O GLOBO, n 32.313, 25/01/2022. Brasil, p. 9
STF suspende mudanças que ameaçavam cavernas
Mariana Muniz
Ministro Ricardo Lewandowski invalida partes de decreto de Bolsonaro que permitiriam alterações irreversíveis
O ministro Ricardo Lewandowski, do Supremo Tribunal Federal (STF), suspendeu parte do decreto editado pelo presidente Jair Bolsonaro (PL) que autoriza construções em áreas de cavernas. Em sua decisão, ao analisar uma ação da Rede Sustentabilidade, o ministro afirma que a medida adotada trazia “risco de danos irreversíveis às cavidades naturais subterrâneas”.
O decreto do dia 12 revogava a regra que protegia as cavernas classificadas com o grau de relevância máximo. A legislação dizia que tais áreas não podem sofrer impactos irreversíveis. Para especialistas, que criticaram a medida, o novo texto facilita o licenciamento de obras em regiões localizadas em territórios de proteção ambiental.
Lewandowski derrubou o artigo que permitiu a construção de empreendimentos e atividades nas cavernas e o que autorizava a destruição até das de relevância máxima. O ministro disse que o decreto “imprimiu verdadeiro retrocesso na legislação ambiental”.
“Suas disposições, a toda a evidência, ameaçam áreas naturais ainda intocadas ao suprimir a proteção até então existente, de resto, constitucionalmente assegurada”, escreveu o ministro.
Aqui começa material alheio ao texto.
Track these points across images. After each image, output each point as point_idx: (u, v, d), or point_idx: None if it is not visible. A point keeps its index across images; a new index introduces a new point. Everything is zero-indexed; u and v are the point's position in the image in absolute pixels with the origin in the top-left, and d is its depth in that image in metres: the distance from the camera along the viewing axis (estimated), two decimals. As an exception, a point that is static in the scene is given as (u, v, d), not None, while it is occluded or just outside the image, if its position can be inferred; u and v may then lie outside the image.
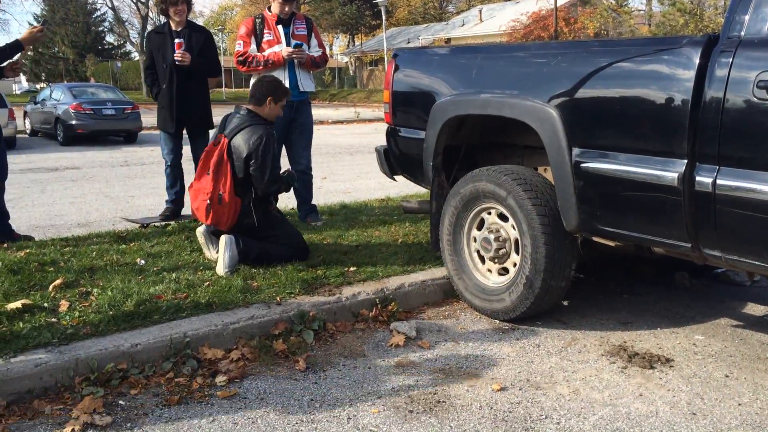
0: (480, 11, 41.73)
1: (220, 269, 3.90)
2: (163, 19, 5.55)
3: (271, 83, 4.35)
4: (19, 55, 4.61)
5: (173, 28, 5.24)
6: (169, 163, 5.44)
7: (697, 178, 2.70)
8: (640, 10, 35.15)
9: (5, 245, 4.55)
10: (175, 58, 5.06)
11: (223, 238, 3.96)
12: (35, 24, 4.70)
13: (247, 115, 4.23)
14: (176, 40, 5.06)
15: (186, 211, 5.46)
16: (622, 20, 30.62)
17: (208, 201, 4.06)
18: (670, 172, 2.76)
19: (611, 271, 4.31)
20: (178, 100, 5.22)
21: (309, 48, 5.15)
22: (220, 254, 3.94)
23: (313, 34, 5.23)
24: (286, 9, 5.07)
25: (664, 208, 2.83)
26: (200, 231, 4.25)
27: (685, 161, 2.72)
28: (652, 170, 2.84)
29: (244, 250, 4.01)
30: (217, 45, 6.03)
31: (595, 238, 3.29)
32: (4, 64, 4.58)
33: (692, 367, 3.00)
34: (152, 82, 5.34)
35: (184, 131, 5.49)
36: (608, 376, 2.93)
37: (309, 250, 4.27)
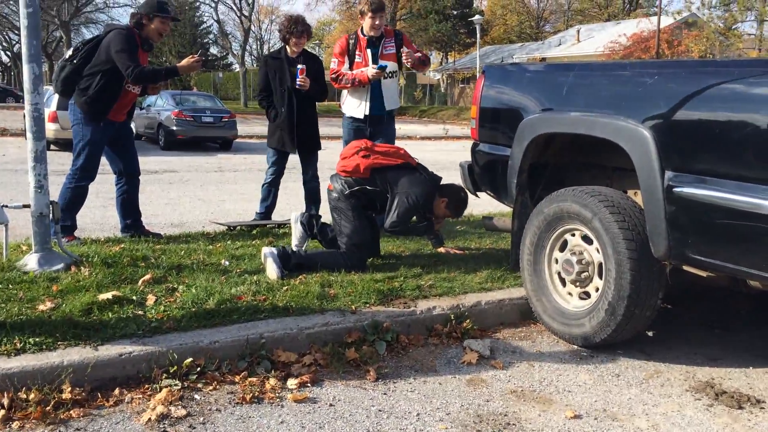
0: (578, 31, 40.92)
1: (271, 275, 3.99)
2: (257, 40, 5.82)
3: (463, 201, 4.48)
4: None
5: (289, 55, 5.45)
6: (269, 180, 5.63)
7: (802, 209, 2.52)
8: (750, 35, 33.40)
9: (102, 239, 4.83)
10: (298, 82, 5.27)
11: (264, 250, 4.14)
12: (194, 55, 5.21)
13: (430, 181, 4.38)
14: (299, 66, 5.28)
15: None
16: (730, 44, 29.17)
17: (364, 144, 4.45)
18: (772, 201, 2.59)
19: (702, 304, 4.07)
20: (297, 122, 5.42)
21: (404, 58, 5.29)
22: (266, 265, 4.08)
23: (403, 46, 5.34)
24: (377, 23, 5.21)
25: (764, 239, 2.65)
26: (294, 215, 4.49)
27: (790, 190, 2.55)
28: (753, 198, 2.67)
29: (283, 256, 4.10)
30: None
31: (685, 267, 3.12)
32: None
33: (788, 411, 2.79)
34: (268, 105, 5.52)
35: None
36: (692, 412, 2.76)
37: (366, 266, 4.26)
Pelo decreto, as cavernas com grau de relevância máximo passariam a poder sofrer impactos negativos irreversíveis se a medida fosse autorizada pelo órgão ambiental licenciador competente, e o empreendedor deveria fazer medidas compensatórias. O texto ressalvava que não poderia haver a extinção de espécie que habita a cavidade impactada.
Outro trecho contestado abre brecha para que seja feita a exclusão de atributos de classificação e dá a possibilidade de um empreendedor pedir a revisão, “a qualquer tempo”, tanto para o nível superior quanto para o nível inferior na classificação. O decreto também permite que ministros de Minas e Energia e de Infraestrutura realizem mudanças nas classificações e definam outras formas de compensação.
O ministro lembrou na decisão que a exploração dessas áreas pode “ocasionar o desaparecimento de formações geológicas, marcadas por registros únicos de variações ambientais e constituídas ao longo de dezenas de milhares de anos”. Ele citou como exemplos “restos de animais extintos ou vestígios de ocupações pré-históricas”.
MPF É CONTRA
O Ministério Público Federal (MPF) havia se manifestado de forma contrária às alterações. A Câmara de Meio Ambiente e Patrimônio Cultural da Procuradoria da República alertou na semana passada que a nova regulamentação poderia ocasionar “prejuízos graves à União”.
A subprocuradora-geral da República Julieta Albuquerque já pediu uma ação civil pública e a suspensão dos efeitos do decreto em ofício ao procurador-geral, Augusto Aras.
A Sociedade Brasileira para o Estudo de Quirópteros também se posicionou contra o decreto, alegando que as alterações gerarão impactos enormes e irreparáveis.
“Milhares de espécies, incluindo as criticamente ameaçadas de extinção e hiperendêmicas (com ocorrência em uma única caverna, por exemplo) estão em risco mais elevado. Os serviços de ecossistema prestados por estas cavernas como, por exemplo, o abastecimento de aquíferos e a contenção de pulsos de inundação, poderão ser gravemente comprometidos”, diz a entidade, em nota.